__Problem__
Return every line below in which "Reply" appears.

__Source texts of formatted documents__
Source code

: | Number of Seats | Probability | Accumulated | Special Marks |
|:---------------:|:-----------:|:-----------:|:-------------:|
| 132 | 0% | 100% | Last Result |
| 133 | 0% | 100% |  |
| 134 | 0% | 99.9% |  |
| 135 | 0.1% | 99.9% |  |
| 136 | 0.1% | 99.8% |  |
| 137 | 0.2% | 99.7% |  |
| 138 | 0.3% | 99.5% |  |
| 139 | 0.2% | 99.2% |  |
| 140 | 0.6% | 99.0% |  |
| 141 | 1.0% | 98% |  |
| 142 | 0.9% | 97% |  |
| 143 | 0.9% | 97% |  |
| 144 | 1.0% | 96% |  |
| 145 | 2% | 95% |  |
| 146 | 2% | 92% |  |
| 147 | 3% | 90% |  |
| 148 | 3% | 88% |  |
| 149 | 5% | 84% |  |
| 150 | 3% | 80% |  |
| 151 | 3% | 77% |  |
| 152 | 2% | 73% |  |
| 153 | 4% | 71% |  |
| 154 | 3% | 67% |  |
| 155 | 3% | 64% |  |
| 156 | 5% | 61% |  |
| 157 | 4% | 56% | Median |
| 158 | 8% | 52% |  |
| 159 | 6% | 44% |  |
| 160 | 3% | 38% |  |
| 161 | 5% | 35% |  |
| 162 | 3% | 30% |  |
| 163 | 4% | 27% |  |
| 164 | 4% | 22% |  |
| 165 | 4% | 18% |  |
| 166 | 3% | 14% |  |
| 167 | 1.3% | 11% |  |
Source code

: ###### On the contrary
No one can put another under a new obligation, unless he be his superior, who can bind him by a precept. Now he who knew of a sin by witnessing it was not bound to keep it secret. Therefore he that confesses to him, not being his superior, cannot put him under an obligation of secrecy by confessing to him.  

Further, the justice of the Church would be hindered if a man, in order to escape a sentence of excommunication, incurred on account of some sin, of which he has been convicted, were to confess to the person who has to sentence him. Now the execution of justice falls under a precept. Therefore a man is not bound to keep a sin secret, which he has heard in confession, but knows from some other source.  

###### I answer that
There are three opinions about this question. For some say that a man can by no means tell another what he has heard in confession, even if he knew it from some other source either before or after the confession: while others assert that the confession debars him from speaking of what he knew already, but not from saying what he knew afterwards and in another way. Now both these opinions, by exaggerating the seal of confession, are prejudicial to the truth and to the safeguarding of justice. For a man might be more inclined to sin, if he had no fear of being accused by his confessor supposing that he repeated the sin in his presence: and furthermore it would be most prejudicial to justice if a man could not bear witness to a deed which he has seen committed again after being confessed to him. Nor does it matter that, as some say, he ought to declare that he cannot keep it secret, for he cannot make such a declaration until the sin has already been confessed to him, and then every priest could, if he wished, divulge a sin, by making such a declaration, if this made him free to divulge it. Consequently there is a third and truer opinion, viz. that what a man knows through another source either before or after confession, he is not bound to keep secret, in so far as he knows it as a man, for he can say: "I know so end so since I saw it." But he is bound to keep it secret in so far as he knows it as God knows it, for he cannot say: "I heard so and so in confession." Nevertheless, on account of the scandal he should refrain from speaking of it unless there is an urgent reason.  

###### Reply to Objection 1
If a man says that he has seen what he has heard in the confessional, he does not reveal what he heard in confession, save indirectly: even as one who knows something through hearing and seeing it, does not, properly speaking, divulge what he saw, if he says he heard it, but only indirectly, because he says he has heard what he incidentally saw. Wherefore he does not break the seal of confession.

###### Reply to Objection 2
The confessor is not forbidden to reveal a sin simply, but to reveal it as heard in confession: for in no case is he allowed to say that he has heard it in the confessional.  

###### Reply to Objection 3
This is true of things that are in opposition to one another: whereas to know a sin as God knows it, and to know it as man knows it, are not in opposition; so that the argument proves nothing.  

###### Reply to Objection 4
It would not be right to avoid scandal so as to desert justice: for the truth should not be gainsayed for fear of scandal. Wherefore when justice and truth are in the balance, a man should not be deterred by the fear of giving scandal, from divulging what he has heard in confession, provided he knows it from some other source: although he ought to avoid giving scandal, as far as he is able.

__Your response__
###### Reply to Objection 1
###### Reply to Objection 2
###### Reply to Objection 3
###### Reply to Objection 4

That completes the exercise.